Un gilet jaune obtient le micro. Il incrimine les médias sur le traitement qu’ils font des manifestations, sur la question de la violence. Son indignation va étrangler sa voix ; il doit s’interrompre un moment. L’Estrade : « Calmez-vous monsieur, vous reprendrez après ». Un spectateur : « Se calmer ? Mais il n’est pas énervé. Il est ému ».

Un étudiant en journalisme, précisant prudemment qu’il parle sous l’œil du directeur de l’école : « Cette méfiance envers les médias, cette hostilité, depuis quand existe-t-elle, quand est-ce que ça a buggé ? ». Réponses baratins : réseaux sociaux, manque d’éducation du public, défaut de pédagogie.

On est en plein dans le péché-mignon du macronisme. Si ça ne va pas, si on ne nous aime pas, c’est qu’on s’est mal expliqués, c’est (implicitement) parce que les gens ne sont pas formés à lire une information, une photo, une vidéo. Et voici que dégringole le cours magistral sur les vidéos diffusées par des réseaux sociaux qui ne sont pas fiables parce qu’on n’a pas vu ce qu’il y avait avant et ce qu’il y avait après. Combien sont-ils dans la salle, à savoir que la troncature des vidéos et des textes est une spécialité des médias mainstream ? Et nous allons en donner plus bas un exemple à charge contre un journaliste de l’Estrade.

Revenons aux gilets jaunes présents dans la salle. Approuvés par une partie des invités, ils s’insurgent contre les violences policières à Toulouse, les gazages systématiques et les comptes-rendus des médias. Un journaliste toulousain de l’Estrade : « Blabla, gentils gilets jaunes pacifiques, mais il y a les casseurs. Quand explosent les grenades, on ne sait pas qui a commencé » (c’est comme les vidéos, quoi !). Remous dans la salle, des exemples de gazage sans raison sont donnés. Sous prétexte du doute, le journaliste toulousain persiste à absoudre les forces de police. Or, s’il exerce à Toulouse, comment peut-il ignorer cette blague qui court chez les gilets jaunes, tous les samedis aux premiers tirs de grenades : « Ah, il est 16h30 ! ». Comment n’a-t-il jamais vu les CRS foncer dans un cortège pour le scinder, à grands renforts de grenades ? Comment n’a-t-il jamais vu les CRS tirer au lance-grenade d’une rive du canal à l’autre, sur les petits groupes ne sachant plus où fuir ?
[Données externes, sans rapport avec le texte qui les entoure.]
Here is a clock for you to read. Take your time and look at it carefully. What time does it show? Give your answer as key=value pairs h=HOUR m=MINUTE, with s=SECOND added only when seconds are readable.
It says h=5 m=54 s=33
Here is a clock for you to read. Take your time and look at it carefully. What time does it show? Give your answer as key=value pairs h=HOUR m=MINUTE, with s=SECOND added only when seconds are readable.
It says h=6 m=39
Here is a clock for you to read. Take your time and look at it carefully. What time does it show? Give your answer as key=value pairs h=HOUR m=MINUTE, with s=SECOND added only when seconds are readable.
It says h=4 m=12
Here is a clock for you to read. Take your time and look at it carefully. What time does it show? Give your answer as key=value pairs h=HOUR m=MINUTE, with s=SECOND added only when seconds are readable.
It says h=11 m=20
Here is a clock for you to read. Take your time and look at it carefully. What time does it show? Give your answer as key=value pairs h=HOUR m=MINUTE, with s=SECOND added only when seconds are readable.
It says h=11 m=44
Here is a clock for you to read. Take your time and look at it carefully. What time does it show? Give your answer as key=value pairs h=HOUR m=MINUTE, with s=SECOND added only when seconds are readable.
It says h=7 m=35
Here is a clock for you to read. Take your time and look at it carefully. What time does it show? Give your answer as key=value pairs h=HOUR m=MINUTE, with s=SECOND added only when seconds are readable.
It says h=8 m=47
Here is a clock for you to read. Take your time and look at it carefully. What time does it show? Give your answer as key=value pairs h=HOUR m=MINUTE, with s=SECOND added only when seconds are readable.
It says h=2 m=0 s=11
L’Estrade fait face, fait bloc, fait clan, fait caste. Elle contre -attaque, comme sur un plateau de BFMTV.
Dans le brouhaha, on entend « Et la Palestine, pourquoi ne parlez-vous jamais ou si peu de la violence en Palestine ».
L’Estrade ne répond pas aux cris des invités sans micro. Palestine ? Circulez…
L’Estrade trouve quand même le moyen d’évoquer au passage le Venezuela (mais surtout pas l’Arabie Saoudite).
L’Estrade parle de l’objectivité des médias, ce leurre, alors que ce qui est attendu, c’est la vérité, l’honnêteté.

Le débat annoncé dans la salle n’a pas eu lieu. Le débat entre elle et l’Estrade a été truqué, chaque interrogateur recevant quasi systématiquement de longues leçons en guise de réponses, par plusieurs interpellés. Le déséquilibre était flagrant entre les « sachants » et les « apprenants ».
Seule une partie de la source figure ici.